Human Resource Managers Need Leadership Development Too: How General Electric Partnered with Abilitie to Create a New Standard of HR Leadership
As technology continues to advance and the economy remains volatile, effective Human Resource leaders have become increasingly critical to the growth and scalability of companies worldwide.
HR leaders have evolved beyond the stereotypical “payroll people” to dynamic individuals requiring virtual presentation skills, communication, financial literacy, and overall business acumen. Organizations that invest in the development of their HR leaders will see a return in the form of talent retention, people management, and overall organizational effectiveness.
In 2020, General Electric (GE) integrated Abilitie’s Business Challenge simulation to bring their newly enhanced Human Resources Leadership Program (HRLP) to the virtual world. This newly enhanced program was named a “Best Use of Games and Simulation for Learning” honoree in the Brandon Hall Group’s 2020 Excellence Award for Human Capital Management program. Traditionally, the program has been delivered in an in-person modality, but it was important to GE to transfer the seamless experience to a virtual format with a myriad of engagement tools and dashboards.
GE Program director Imola Richards said, “We wanted to prove to our talent who were skeptical about the virtual space that learning events in the digital space can have impact, be meaningful and entertaining. For that, having a simulation was absolutely critical. The Abilitie program was a cornerstone of our plans to turn around learner experience in the virtual world. People have seen success, so their approach to learning has adapted.”
Richards believes that professional development programs are critical for all managers, but she sees a unique opportunity with HR leaders because of the vastly different nature of their everyday tasks.
“It is critical to have a strong leadership program backbone because when you are in an HR leader role, you learn most by doing. It’s a job that requires coordination and adaptability,” she said. “Abilitie’s programs helped me structure our learning at GE to include the core ingredients our leaders need that others in the HR market don’t have. The simulations created an atmosphere for doing, feedback, and learning. The facilitators helped with the engagement, and it was never boring. All of those things are important to Human Resource Managers.”
Over a two-day course, the 40 participants from 11 countries worked in teams to navigate the new program. In their teams, the participants collaborated in breakout sessions and made decisions about how to proceed in the simulation together. This approach aided GE’s goals for their participants by providing leaders with a structured, real-life experience focused on business concepts that helped drive differentiated behaviors.
“HR is so much broader than just finance. It’s about managing people, understanding business, and solving complex problems,” Richards said. “HR is not just payroll people. It’s about human skills – the differentiator will never be functional knowledge only.”
HR leaders can benefit from leadership training, just like other business managers, because of the transferable skills taught in Abilitie programs. From understanding the needs of a business, to better people management, financial literacy, and overall teamwork, the skills HR managers can gain are critical to talent retention and development.

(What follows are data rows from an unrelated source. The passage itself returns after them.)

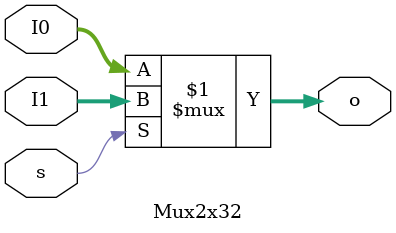
<source format=v>
`timescale 1ns / 1ps

module Mux2x32(
    input   [31:0]  I0,
    input   [31:0]  I1,
    input           s,
    output  [31:0]  o
);
    assign o = s ? I1 : I0;
endmodule
</source>
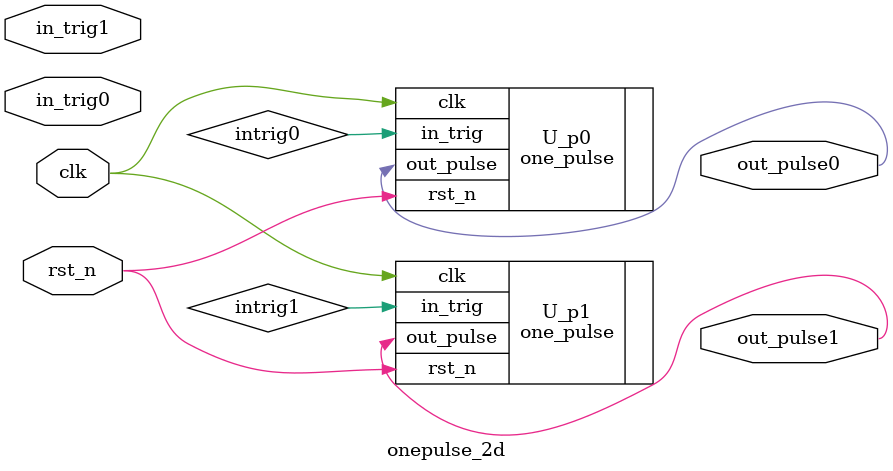
<source format=v>
`timescale 1ns/1ps
`include "global.v"
module onepulse_2d(
    clk,
    rst_n,
    in_trig0,
    in_trig1,
    // output
    out_pulse0,
    out_pulse1
);
input clk;
input rst_n;
input in_trig0;
input in_trig1;
// output
output out_pulse0;
output out_pulse1;

one_pulse U_p0(
    .clk(clk),  // clock input
    .rst_n(rst_n), //active low reset
    .in_trig(intrig0), // input trigger
    .out_pulse(out_pulse0) // output one pulse 
);
one_pulse U_p1(
    .clk(clk),  // clock input
    .rst_n(rst_n), //active low reset
    .in_trig(intrig1), // input trigger
    .out_pulse(out_pulse1) // output one pulse 
);

endmodule
</source>
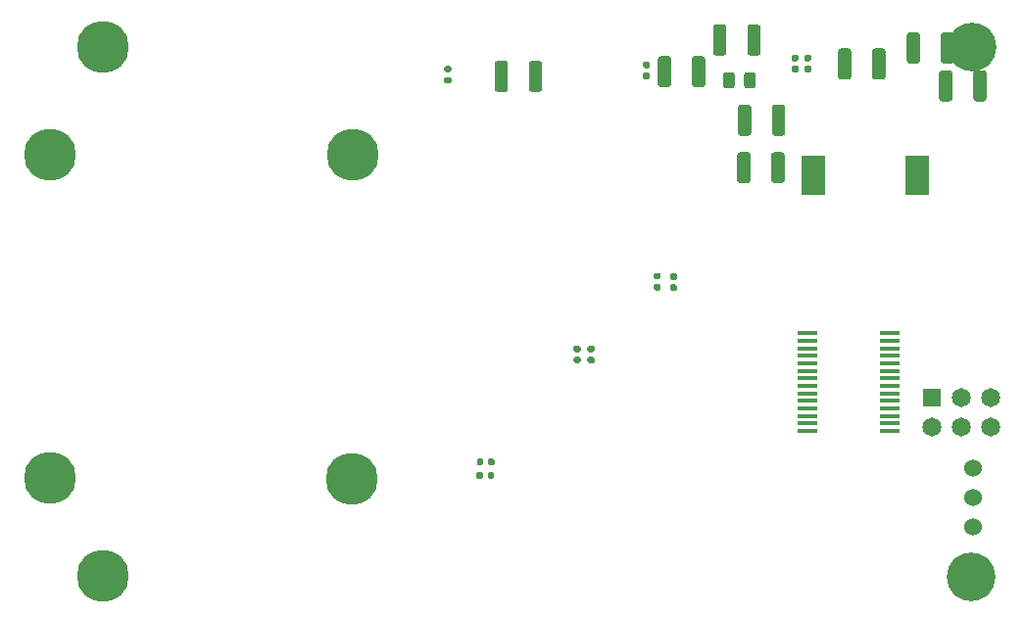
<source format=gbs>
%TF.GenerationSoftware,KiCad,Pcbnew,(5.1.10)-1*%
%TF.CreationDate,2021-07-14T15:21:17-07:00*%
%TF.ProjectId,laser,6c617365-722e-46b6-9963-61645f706362,rev?*%
%TF.SameCoordinates,Original*%
%TF.FileFunction,Soldermask,Bot*%
%TF.FilePolarity,Negative*%
%FSLAX46Y46*%
G04 Gerber Fmt 4.6, Leading zero omitted, Abs format (unit mm)*
G04 Created by KiCad (PCBNEW (5.1.10)-1) date 2021-07-14 15:21:17*
%MOMM*%
%LPD*%
G01*
G04 APERTURE LIST*
%ADD10C,4.200000*%
%ADD11C,4.500000*%
%ADD12C,1.650000*%
%ADD13R,1.650000X1.650000*%
%ADD14R,1.800000X0.450000*%
%ADD15R,2.000000X3.500000*%
%ADD16C,1.524000*%
G04 APERTURE END LIST*
D10*
%TO.C,REF\u002A\u002A*%
X205841600Y-129700000D03*
%TD*%
%TO.C,REF\u002A\u002A*%
X205867000Y-83903800D03*
%TD*%
D11*
%TO.C,REF\u002A\u002A*%
X126263400Y-93225600D03*
%TD*%
%TO.C,REF\u002A\u002A*%
X152374600Y-93200200D03*
%TD*%
%TO.C,REF\u002A\u002A*%
X152298400Y-121267200D03*
%TD*%
%TO.C,REF\u002A\u002A*%
X126263400Y-121165600D03*
%TD*%
%TO.C,REF\u002A\u002A*%
X130835400Y-129674600D03*
%TD*%
%TO.C,REF\u002A\u002A*%
X130830000Y-83930000D03*
%TD*%
D12*
%TO.C,J601*%
X207500000Y-116780000D03*
X204960000Y-116780000D03*
X202420000Y-116780000D03*
X207500000Y-114240000D03*
X204960000Y-114240000D03*
D13*
X202420000Y-114240000D03*
%TD*%
%TO.C,R202*%
G36*
G01*
X186180000Y-87250002D02*
X186180000Y-86349998D01*
G75*
G02*
X186429998Y-86100000I249998J0D01*
G01*
X186955002Y-86100000D01*
G75*
G02*
X187205000Y-86349998I0J-249998D01*
G01*
X187205000Y-87250002D01*
G75*
G02*
X186955002Y-87500000I-249998J0D01*
G01*
X186429998Y-87500000D01*
G75*
G02*
X186180000Y-87250002I0J249998D01*
G01*
G37*
G36*
G01*
X184355000Y-87250002D02*
X184355000Y-86349998D01*
G75*
G02*
X184604998Y-86100000I249998J0D01*
G01*
X185130002Y-86100000D01*
G75*
G02*
X185380000Y-86349998I0J-249998D01*
G01*
X185380000Y-87250002D01*
G75*
G02*
X185130002Y-87500000I-249998J0D01*
G01*
X184604998Y-87500000D01*
G75*
G02*
X184355000Y-87250002I0J249998D01*
G01*
G37*
%TD*%
%TO.C,C211*%
G36*
G01*
X188615000Y-91350001D02*
X188615000Y-89149999D01*
G75*
G02*
X188864999Y-88900000I249999J0D01*
G01*
X189515001Y-88900000D01*
G75*
G02*
X189765000Y-89149999I0J-249999D01*
G01*
X189765000Y-91350001D01*
G75*
G02*
X189515001Y-91600000I-249999J0D01*
G01*
X188864999Y-91600000D01*
G75*
G02*
X188615000Y-91350001I0J249999D01*
G01*
G37*
G36*
G01*
X185665000Y-91350001D02*
X185665000Y-89149999D01*
G75*
G02*
X185914999Y-88900000I249999J0D01*
G01*
X186565001Y-88900000D01*
G75*
G02*
X186815000Y-89149999I0J-249999D01*
G01*
X186815000Y-91350001D01*
G75*
G02*
X186565001Y-91600000I-249999J0D01*
G01*
X185914999Y-91600000D01*
G75*
G02*
X185665000Y-91350001I0J249999D01*
G01*
G37*
%TD*%
%TO.C,C209*%
G36*
G01*
X186755000Y-93249999D02*
X186755000Y-95450001D01*
G75*
G02*
X186505001Y-95700000I-249999J0D01*
G01*
X185854999Y-95700000D01*
G75*
G02*
X185605000Y-95450001I0J249999D01*
G01*
X185605000Y-93249999D01*
G75*
G02*
X185854999Y-93000000I249999J0D01*
G01*
X186505001Y-93000000D01*
G75*
G02*
X186755000Y-93249999I0J-249999D01*
G01*
G37*
G36*
G01*
X189705000Y-93249999D02*
X189705000Y-95450001D01*
G75*
G02*
X189455001Y-95700000I-249999J0D01*
G01*
X188804999Y-95700000D01*
G75*
G02*
X188555000Y-95450001I0J249999D01*
G01*
X188555000Y-93249999D01*
G75*
G02*
X188804999Y-93000000I249999J0D01*
G01*
X189455001Y-93000000D01*
G75*
G02*
X189705000Y-93249999I0J-249999D01*
G01*
G37*
%TD*%
%TO.C,C208*%
G36*
G01*
X186470000Y-84420001D02*
X186470000Y-82219999D01*
G75*
G02*
X186719999Y-81970000I249999J0D01*
G01*
X187370001Y-81970000D01*
G75*
G02*
X187620000Y-82219999I0J-249999D01*
G01*
X187620000Y-84420001D01*
G75*
G02*
X187370001Y-84670000I-249999J0D01*
G01*
X186719999Y-84670000D01*
G75*
G02*
X186470000Y-84420001I0J249999D01*
G01*
G37*
G36*
G01*
X183520000Y-84420001D02*
X183520000Y-82219999D01*
G75*
G02*
X183769999Y-81970000I249999J0D01*
G01*
X184420001Y-81970000D01*
G75*
G02*
X184670000Y-82219999I0J-249999D01*
G01*
X184670000Y-84420001D01*
G75*
G02*
X184420001Y-84670000I-249999J0D01*
G01*
X183769999Y-84670000D01*
G75*
G02*
X183520000Y-84420001I0J249999D01*
G01*
G37*
%TD*%
%TO.C,C204*%
G36*
G01*
X204200000Y-86179999D02*
X204200000Y-88380001D01*
G75*
G02*
X203950001Y-88630000I-249999J0D01*
G01*
X203299999Y-88630000D01*
G75*
G02*
X203050000Y-88380001I0J249999D01*
G01*
X203050000Y-86179999D01*
G75*
G02*
X203299999Y-85930000I249999J0D01*
G01*
X203950001Y-85930000D01*
G75*
G02*
X204200000Y-86179999I0J-249999D01*
G01*
G37*
G36*
G01*
X207150000Y-86179999D02*
X207150000Y-88380001D01*
G75*
G02*
X206900001Y-88630000I-249999J0D01*
G01*
X206249999Y-88630000D01*
G75*
G02*
X206000000Y-88380001I0J249999D01*
G01*
X206000000Y-86179999D01*
G75*
G02*
X206249999Y-85930000I249999J0D01*
G01*
X206900001Y-85930000D01*
G75*
G02*
X207150000Y-86179999I0J-249999D01*
G01*
G37*
%TD*%
%TO.C,C202*%
G36*
G01*
X195460000Y-84289999D02*
X195460000Y-86490001D01*
G75*
G02*
X195210001Y-86740000I-249999J0D01*
G01*
X194559999Y-86740000D01*
G75*
G02*
X194310000Y-86490001I0J249999D01*
G01*
X194310000Y-84289999D01*
G75*
G02*
X194559999Y-84040000I249999J0D01*
G01*
X195210001Y-84040000D01*
G75*
G02*
X195460000Y-84289999I0J-249999D01*
G01*
G37*
G36*
G01*
X198410000Y-84289999D02*
X198410000Y-86490001D01*
G75*
G02*
X198160001Y-86740000I-249999J0D01*
G01*
X197509999Y-86740000D01*
G75*
G02*
X197260000Y-86490001I0J249999D01*
G01*
X197260000Y-84289999D01*
G75*
G02*
X197509999Y-84040000I249999J0D01*
G01*
X198160001Y-84040000D01*
G75*
G02*
X198410000Y-84289999I0J-249999D01*
G01*
G37*
%TD*%
%TO.C,C201*%
G36*
G01*
X203200000Y-85100001D02*
X203200000Y-82899999D01*
G75*
G02*
X203449999Y-82650000I249999J0D01*
G01*
X204100001Y-82650000D01*
G75*
G02*
X204350000Y-82899999I0J-249999D01*
G01*
X204350000Y-85100001D01*
G75*
G02*
X204100001Y-85350000I-249999J0D01*
G01*
X203449999Y-85350000D01*
G75*
G02*
X203200000Y-85100001I0J249999D01*
G01*
G37*
G36*
G01*
X200250000Y-85100001D02*
X200250000Y-82899999D01*
G75*
G02*
X200499999Y-82650000I249999J0D01*
G01*
X201150001Y-82650000D01*
G75*
G02*
X201400000Y-82899999I0J-249999D01*
G01*
X201400000Y-85100001D01*
G75*
G02*
X201150001Y-85350000I-249999J0D01*
G01*
X200499999Y-85350000D01*
G75*
G02*
X200250000Y-85100001I0J249999D01*
G01*
G37*
%TD*%
%TO.C,C505*%
G36*
G01*
X171600000Y-109740000D02*
X171940000Y-109740000D01*
G75*
G02*
X172080000Y-109880000I0J-140000D01*
G01*
X172080000Y-110160000D01*
G75*
G02*
X171940000Y-110300000I-140000J0D01*
G01*
X171600000Y-110300000D01*
G75*
G02*
X171460000Y-110160000I0J140000D01*
G01*
X171460000Y-109880000D01*
G75*
G02*
X171600000Y-109740000I140000J0D01*
G01*
G37*
G36*
G01*
X171600000Y-110700000D02*
X171940000Y-110700000D01*
G75*
G02*
X172080000Y-110840000I0J-140000D01*
G01*
X172080000Y-111120000D01*
G75*
G02*
X171940000Y-111260000I-140000J0D01*
G01*
X171600000Y-111260000D01*
G75*
G02*
X171460000Y-111120000I0J140000D01*
G01*
X171460000Y-110840000D01*
G75*
G02*
X171600000Y-110700000I140000J0D01*
G01*
G37*
%TD*%
%TO.C,C506*%
G36*
G01*
X178530000Y-104400000D02*
X178870000Y-104400000D01*
G75*
G02*
X179010000Y-104540000I0J-140000D01*
G01*
X179010000Y-104820000D01*
G75*
G02*
X178870000Y-104960000I-140000J0D01*
G01*
X178530000Y-104960000D01*
G75*
G02*
X178390000Y-104820000I0J140000D01*
G01*
X178390000Y-104540000D01*
G75*
G02*
X178530000Y-104400000I140000J0D01*
G01*
G37*
G36*
G01*
X178530000Y-103440000D02*
X178870000Y-103440000D01*
G75*
G02*
X179010000Y-103580000I0J-140000D01*
G01*
X179010000Y-103860000D01*
G75*
G02*
X178870000Y-104000000I-140000J0D01*
G01*
X178530000Y-104000000D01*
G75*
G02*
X178390000Y-103860000I0J140000D01*
G01*
X178390000Y-103580000D01*
G75*
G02*
X178530000Y-103440000I140000J0D01*
G01*
G37*
%TD*%
%TO.C,C206*%
G36*
G01*
X190770000Y-85150000D02*
X190430000Y-85150000D01*
G75*
G02*
X190290000Y-85010000I0J140000D01*
G01*
X190290000Y-84730000D01*
G75*
G02*
X190430000Y-84590000I140000J0D01*
G01*
X190770000Y-84590000D01*
G75*
G02*
X190910000Y-84730000I0J-140000D01*
G01*
X190910000Y-85010000D01*
G75*
G02*
X190770000Y-85150000I-140000J0D01*
G01*
G37*
G36*
G01*
X190770000Y-86110000D02*
X190430000Y-86110000D01*
G75*
G02*
X190290000Y-85970000I0J140000D01*
G01*
X190290000Y-85690000D01*
G75*
G02*
X190430000Y-85550000I140000J0D01*
G01*
X190770000Y-85550000D01*
G75*
G02*
X190910000Y-85690000I0J-140000D01*
G01*
X190910000Y-85970000D01*
G75*
G02*
X190770000Y-86110000I-140000J0D01*
G01*
G37*
%TD*%
%TO.C,C210*%
G36*
G01*
X191870000Y-86110000D02*
X191530000Y-86110000D01*
G75*
G02*
X191390000Y-85970000I0J140000D01*
G01*
X191390000Y-85690000D01*
G75*
G02*
X191530000Y-85550000I140000J0D01*
G01*
X191870000Y-85550000D01*
G75*
G02*
X192010000Y-85690000I0J-140000D01*
G01*
X192010000Y-85970000D01*
G75*
G02*
X191870000Y-86110000I-140000J0D01*
G01*
G37*
G36*
G01*
X191870000Y-85150000D02*
X191530000Y-85150000D01*
G75*
G02*
X191390000Y-85010000I0J140000D01*
G01*
X191390000Y-84730000D01*
G75*
G02*
X191530000Y-84590000I140000J0D01*
G01*
X191870000Y-84590000D01*
G75*
G02*
X192010000Y-84730000I0J-140000D01*
G01*
X192010000Y-85010000D01*
G75*
G02*
X191870000Y-85150000I-140000J0D01*
G01*
G37*
%TD*%
%TO.C,C307*%
G36*
G01*
X160760000Y-86110000D02*
X160420000Y-86110000D01*
G75*
G02*
X160280000Y-85970000I0J140000D01*
G01*
X160280000Y-85690000D01*
G75*
G02*
X160420000Y-85550000I140000J0D01*
G01*
X160760000Y-85550000D01*
G75*
G02*
X160900000Y-85690000I0J-140000D01*
G01*
X160900000Y-85970000D01*
G75*
G02*
X160760000Y-86110000I-140000J0D01*
G01*
G37*
G36*
G01*
X160760000Y-87070000D02*
X160420000Y-87070000D01*
G75*
G02*
X160280000Y-86930000I0J140000D01*
G01*
X160280000Y-86650000D01*
G75*
G02*
X160420000Y-86510000I140000J0D01*
G01*
X160760000Y-86510000D01*
G75*
G02*
X160900000Y-86650000I0J-140000D01*
G01*
X160900000Y-86930000D01*
G75*
G02*
X160760000Y-87070000I-140000J0D01*
G01*
G37*
%TD*%
%TO.C,C308*%
G36*
G01*
X177930000Y-85740000D02*
X177590000Y-85740000D01*
G75*
G02*
X177450000Y-85600000I0J140000D01*
G01*
X177450000Y-85320000D01*
G75*
G02*
X177590000Y-85180000I140000J0D01*
G01*
X177930000Y-85180000D01*
G75*
G02*
X178070000Y-85320000I0J-140000D01*
G01*
X178070000Y-85600000D01*
G75*
G02*
X177930000Y-85740000I-140000J0D01*
G01*
G37*
G36*
G01*
X177930000Y-86700000D02*
X177590000Y-86700000D01*
G75*
G02*
X177450000Y-86560000I0J140000D01*
G01*
X177450000Y-86280000D01*
G75*
G02*
X177590000Y-86140000I140000J0D01*
G01*
X177930000Y-86140000D01*
G75*
G02*
X178070000Y-86280000I0J-140000D01*
G01*
X178070000Y-86560000D01*
G75*
G02*
X177930000Y-86700000I-140000J0D01*
G01*
G37*
%TD*%
%TO.C,C403*%
G36*
G01*
X164630000Y-119620000D02*
X164630000Y-119960000D01*
G75*
G02*
X164490000Y-120100000I-140000J0D01*
G01*
X164210000Y-120100000D01*
G75*
G02*
X164070000Y-119960000I0J140000D01*
G01*
X164070000Y-119620000D01*
G75*
G02*
X164210000Y-119480000I140000J0D01*
G01*
X164490000Y-119480000D01*
G75*
G02*
X164630000Y-119620000I0J-140000D01*
G01*
G37*
G36*
G01*
X163670000Y-119620000D02*
X163670000Y-119960000D01*
G75*
G02*
X163530000Y-120100000I-140000J0D01*
G01*
X163250000Y-120100000D01*
G75*
G02*
X163110000Y-119960000I0J140000D01*
G01*
X163110000Y-119620000D01*
G75*
G02*
X163250000Y-119480000I140000J0D01*
G01*
X163530000Y-119480000D01*
G75*
G02*
X163670000Y-119620000I0J-140000D01*
G01*
G37*
%TD*%
%TO.C,C404*%
G36*
G01*
X163640000Y-120780000D02*
X163640000Y-121120000D01*
G75*
G02*
X163500000Y-121260000I-140000J0D01*
G01*
X163220000Y-121260000D01*
G75*
G02*
X163080000Y-121120000I0J140000D01*
G01*
X163080000Y-120780000D01*
G75*
G02*
X163220000Y-120640000I140000J0D01*
G01*
X163500000Y-120640000D01*
G75*
G02*
X163640000Y-120780000I0J-140000D01*
G01*
G37*
G36*
G01*
X164600000Y-120780000D02*
X164600000Y-121120000D01*
G75*
G02*
X164460000Y-121260000I-140000J0D01*
G01*
X164180000Y-121260000D01*
G75*
G02*
X164040000Y-121120000I0J140000D01*
G01*
X164040000Y-120780000D01*
G75*
G02*
X164180000Y-120640000I140000J0D01*
G01*
X164460000Y-120640000D01*
G75*
G02*
X164600000Y-120780000I0J-140000D01*
G01*
G37*
%TD*%
%TO.C,C504*%
G36*
G01*
X172800000Y-109750000D02*
X173140000Y-109750000D01*
G75*
G02*
X173280000Y-109890000I0J-140000D01*
G01*
X173280000Y-110170000D01*
G75*
G02*
X173140000Y-110310000I-140000J0D01*
G01*
X172800000Y-110310000D01*
G75*
G02*
X172660000Y-110170000I0J140000D01*
G01*
X172660000Y-109890000D01*
G75*
G02*
X172800000Y-109750000I140000J0D01*
G01*
G37*
G36*
G01*
X172800000Y-110710000D02*
X173140000Y-110710000D01*
G75*
G02*
X173280000Y-110850000I0J-140000D01*
G01*
X173280000Y-111130000D01*
G75*
G02*
X173140000Y-111270000I-140000J0D01*
G01*
X172800000Y-111270000D01*
G75*
G02*
X172660000Y-111130000I0J140000D01*
G01*
X172660000Y-110850000D01*
G75*
G02*
X172800000Y-110710000I140000J0D01*
G01*
G37*
%TD*%
%TO.C,C507*%
G36*
G01*
X179930000Y-103490000D02*
X180270000Y-103490000D01*
G75*
G02*
X180410000Y-103630000I0J-140000D01*
G01*
X180410000Y-103910000D01*
G75*
G02*
X180270000Y-104050000I-140000J0D01*
G01*
X179930000Y-104050000D01*
G75*
G02*
X179790000Y-103910000I0J140000D01*
G01*
X179790000Y-103630000D01*
G75*
G02*
X179930000Y-103490000I140000J0D01*
G01*
G37*
G36*
G01*
X179930000Y-104450000D02*
X180270000Y-104450000D01*
G75*
G02*
X180410000Y-104590000I0J-140000D01*
G01*
X180410000Y-104870000D01*
G75*
G02*
X180270000Y-105010000I-140000J0D01*
G01*
X179930000Y-105010000D01*
G75*
G02*
X179790000Y-104870000I0J140000D01*
G01*
X179790000Y-104590000D01*
G75*
G02*
X179930000Y-104450000I140000J0D01*
G01*
G37*
%TD*%
D14*
%TO.C,IC602*%
X191640000Y-117115000D03*
X191640000Y-116465000D03*
X191640000Y-115815000D03*
X191640000Y-115165000D03*
X191640000Y-114515000D03*
X191640000Y-113865000D03*
X191640000Y-113215000D03*
X191640000Y-112565000D03*
X191640000Y-111915000D03*
X191640000Y-111265000D03*
X191640000Y-110615000D03*
X191640000Y-109965000D03*
X191640000Y-109315000D03*
X191640000Y-108665000D03*
X198740000Y-108665000D03*
X198740000Y-109315000D03*
X198740000Y-109965000D03*
X198740000Y-110615000D03*
X198740000Y-111265000D03*
X198740000Y-111915000D03*
X198740000Y-112565000D03*
X198740000Y-113215000D03*
X198740000Y-113865000D03*
X198740000Y-114515000D03*
X198740000Y-115165000D03*
X198740000Y-115815000D03*
X198740000Y-116465000D03*
X198740000Y-117115000D03*
%TD*%
D15*
%TO.C,L201*%
X201160000Y-94970000D03*
X192160000Y-94970000D03*
%TD*%
D16*
%TO.C,U101*%
X206000000Y-120320000D03*
X206000000Y-122860000D03*
X206000000Y-125400000D03*
%TD*%
%TO.C,C305*%
G36*
G01*
X168750000Y-85359999D02*
X168750000Y-87560001D01*
G75*
G02*
X168500001Y-87810000I-249999J0D01*
G01*
X167849999Y-87810000D01*
G75*
G02*
X167600000Y-87560001I0J249999D01*
G01*
X167600000Y-85359999D01*
G75*
G02*
X167849999Y-85110000I249999J0D01*
G01*
X168500001Y-85110000D01*
G75*
G02*
X168750000Y-85359999I0J-249999D01*
G01*
G37*
G36*
G01*
X165800000Y-85359999D02*
X165800000Y-87560001D01*
G75*
G02*
X165550001Y-87810000I-249999J0D01*
G01*
X164899999Y-87810000D01*
G75*
G02*
X164650000Y-87560001I0J249999D01*
G01*
X164650000Y-85359999D01*
G75*
G02*
X164899999Y-85110000I249999J0D01*
G01*
X165550001Y-85110000D01*
G75*
G02*
X165800000Y-85359999I0J-249999D01*
G01*
G37*
%TD*%
%TO.C,C306*%
G36*
G01*
X179890000Y-84949999D02*
X179890000Y-87150001D01*
G75*
G02*
X179640001Y-87400000I-249999J0D01*
G01*
X178989999Y-87400000D01*
G75*
G02*
X178740000Y-87150001I0J249999D01*
G01*
X178740000Y-84949999D01*
G75*
G02*
X178989999Y-84700000I249999J0D01*
G01*
X179640001Y-84700000D01*
G75*
G02*
X179890000Y-84949999I0J-249999D01*
G01*
G37*
G36*
G01*
X182840000Y-84949999D02*
X182840000Y-87150001D01*
G75*
G02*
X182590001Y-87400000I-249999J0D01*
G01*
X181939999Y-87400000D01*
G75*
G02*
X181690000Y-87150001I0J249999D01*
G01*
X181690000Y-84949999D01*
G75*
G02*
X181939999Y-84700000I249999J0D01*
G01*
X182590001Y-84700000D01*
G75*
G02*
X182840000Y-84949999I0J-249999D01*
G01*
G37*
%TD*%
M02*

</source>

Richards believes effective leadership development programs require what she calls a “secret sauce.”
“Our HR leaders were so engaged because we had all the right ingredients: the sessions were not too long, the groups were small, and there was a good balance between theory and practice. That helps change the mentality toward virtual training. I also believe gamification is so powerful – we live in a new generation that wants to be engaged, compete, and learn by doing,” she said.
While gamification is an important factor in promoting successful outcomes from experiential learning programs, harnessing the power and scalability of virtual technology is also a powerful piece of the puzzle. Like other businesses with global operations and a distributed workforce, virtual program delivery allowed GE to give employees the opportunity to network with geographically diverse cohorts without having to take time for travel.
“The global aspect of Abilitie programs allows for more powerful learning. From China to India, and France, you can run the same program for 10 people or 100 people and have incredible outcomes using that structure,” Richards said. “Program management will always be a learning experience for companies. Abilitie gives you the case studies, the simulations, the structure, the facilitators, and told me exactly what I needed to contribute to make the GE program a success.”
HRLP participants enthusiastically reported that this experience changed their attitudes about virtual learning and that they had become virtual “pros” by the completion of the program. The program continued to demonstrate its success throughout the participants’ work. As a result of the experience, participants built a quick-reference resource on “The 5 Ways to Leverage Finance in Human Resources,” which they use in their day-to-day work, demonstrating both the immediate and continued application of the concepts learned.
What Real HR Leaders Had to Say
“100% would recommend that this be kept for future generations of learning. It was a great, interactive way to learn about finance and business implications of different decisions.”
“I also highly appreciate the mix of competitive games and the learnings shared during discussions.”
“Maybe finance can be fun? Strongly recommend doing this session in the future!”